When in Reader view, you can also print the overlaid page in this printer-friendly format, e-mail it, or adjust the size of the text onscreen or in print.

Reader view
The new Reader view in Safari 5 (note the number of pages and the toolbar).

Personally, this goes down as my favorite new feature in Safari and one that differentiates it from other browsers. However, the scanning technique isn't always perfect and occasionally articles aren't recognized as such. When that happens, the Reader option isn't displayed. I expect this to get better as it's refined over time.

Improved performance

I've been using Chrome as my default browser on Mac OS X since the first stable and full-featured version was released last month. One of the big advantages Chrome had over Safari 4 was in the performance while loading Web pages and rendering JavaScript.

With Safari 5, Apple caught up to Chrome's performance, partly by taking lessons from Chrome and other browsers. Like Chrome, Safari now relies on DNS pre-fetching to speed up page loading. Improvements to Safari's caching routines also speed up the loading of images and pages that have been previously viewed.

Finally, Apple has updated its Nitro JavaScript engine to deliver increased performance. According to Apple, this allows Safari to run JavaScript code 30% faster than Safari 4 — and 3% faster than Chrome, which uses Google's V8 engine. (Not surprisingly, Apple's boast is under dispute.)

◆ **WORK REQUEST**
Return, word for word, the part of the passage on Safari 5 between "Improved performance" and "and rendering JavaScript.", inclusive. Work from the passage on Safari 5 alone.

◆ **SUPPLIED INFORMATION**
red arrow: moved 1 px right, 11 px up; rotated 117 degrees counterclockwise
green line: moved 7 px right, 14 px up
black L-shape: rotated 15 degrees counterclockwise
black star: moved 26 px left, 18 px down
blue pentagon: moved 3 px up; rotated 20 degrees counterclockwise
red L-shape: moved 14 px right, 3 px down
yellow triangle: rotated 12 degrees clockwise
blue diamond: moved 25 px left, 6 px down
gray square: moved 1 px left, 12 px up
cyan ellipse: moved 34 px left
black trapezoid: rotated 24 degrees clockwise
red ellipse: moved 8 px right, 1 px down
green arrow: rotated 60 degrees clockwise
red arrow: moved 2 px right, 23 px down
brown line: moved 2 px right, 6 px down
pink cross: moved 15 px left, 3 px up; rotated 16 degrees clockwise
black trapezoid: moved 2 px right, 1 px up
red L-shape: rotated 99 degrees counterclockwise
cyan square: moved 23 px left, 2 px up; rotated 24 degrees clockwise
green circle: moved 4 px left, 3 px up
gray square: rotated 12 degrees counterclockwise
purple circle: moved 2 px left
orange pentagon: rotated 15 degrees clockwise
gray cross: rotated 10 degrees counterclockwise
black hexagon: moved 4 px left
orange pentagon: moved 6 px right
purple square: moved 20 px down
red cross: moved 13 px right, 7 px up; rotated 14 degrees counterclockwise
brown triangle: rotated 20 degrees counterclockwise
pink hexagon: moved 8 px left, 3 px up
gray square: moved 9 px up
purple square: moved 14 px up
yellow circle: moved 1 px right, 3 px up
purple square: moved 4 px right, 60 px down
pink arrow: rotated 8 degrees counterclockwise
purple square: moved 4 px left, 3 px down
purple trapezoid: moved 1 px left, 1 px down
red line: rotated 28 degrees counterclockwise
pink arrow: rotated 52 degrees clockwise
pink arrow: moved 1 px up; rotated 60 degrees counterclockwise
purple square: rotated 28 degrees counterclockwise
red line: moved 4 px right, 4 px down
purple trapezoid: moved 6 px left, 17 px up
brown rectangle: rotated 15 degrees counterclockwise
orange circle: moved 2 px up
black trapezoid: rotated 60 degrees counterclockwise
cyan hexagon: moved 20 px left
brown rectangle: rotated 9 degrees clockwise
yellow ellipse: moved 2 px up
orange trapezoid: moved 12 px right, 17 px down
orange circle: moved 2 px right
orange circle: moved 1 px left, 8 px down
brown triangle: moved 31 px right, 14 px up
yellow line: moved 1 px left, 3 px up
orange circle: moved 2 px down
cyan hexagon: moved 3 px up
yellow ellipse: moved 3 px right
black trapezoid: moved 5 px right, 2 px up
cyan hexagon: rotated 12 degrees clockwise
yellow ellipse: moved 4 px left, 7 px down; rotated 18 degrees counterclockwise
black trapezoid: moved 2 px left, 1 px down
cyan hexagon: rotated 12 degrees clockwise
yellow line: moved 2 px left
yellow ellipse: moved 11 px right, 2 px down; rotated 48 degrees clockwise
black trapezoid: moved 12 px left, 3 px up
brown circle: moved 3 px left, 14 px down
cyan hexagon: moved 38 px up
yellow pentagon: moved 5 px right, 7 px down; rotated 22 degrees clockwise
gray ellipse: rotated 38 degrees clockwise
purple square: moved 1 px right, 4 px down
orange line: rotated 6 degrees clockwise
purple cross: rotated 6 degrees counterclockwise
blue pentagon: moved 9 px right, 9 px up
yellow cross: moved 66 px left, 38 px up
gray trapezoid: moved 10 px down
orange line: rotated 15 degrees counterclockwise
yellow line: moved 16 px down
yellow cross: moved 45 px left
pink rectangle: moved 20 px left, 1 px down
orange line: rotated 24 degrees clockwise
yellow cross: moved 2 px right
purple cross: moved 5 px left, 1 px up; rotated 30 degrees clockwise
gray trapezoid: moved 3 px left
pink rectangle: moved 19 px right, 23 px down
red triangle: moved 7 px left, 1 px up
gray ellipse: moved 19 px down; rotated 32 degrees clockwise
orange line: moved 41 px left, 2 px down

◆ **RESULT OF THE TASK**
Improved performance

I've been using Chrome as my default browser on Mac OS X since the first stable and full-featured version was released last month. One of the big advantages Chrome had over Safari 4 was in the performance while loading Web pages and rendering JavaScript.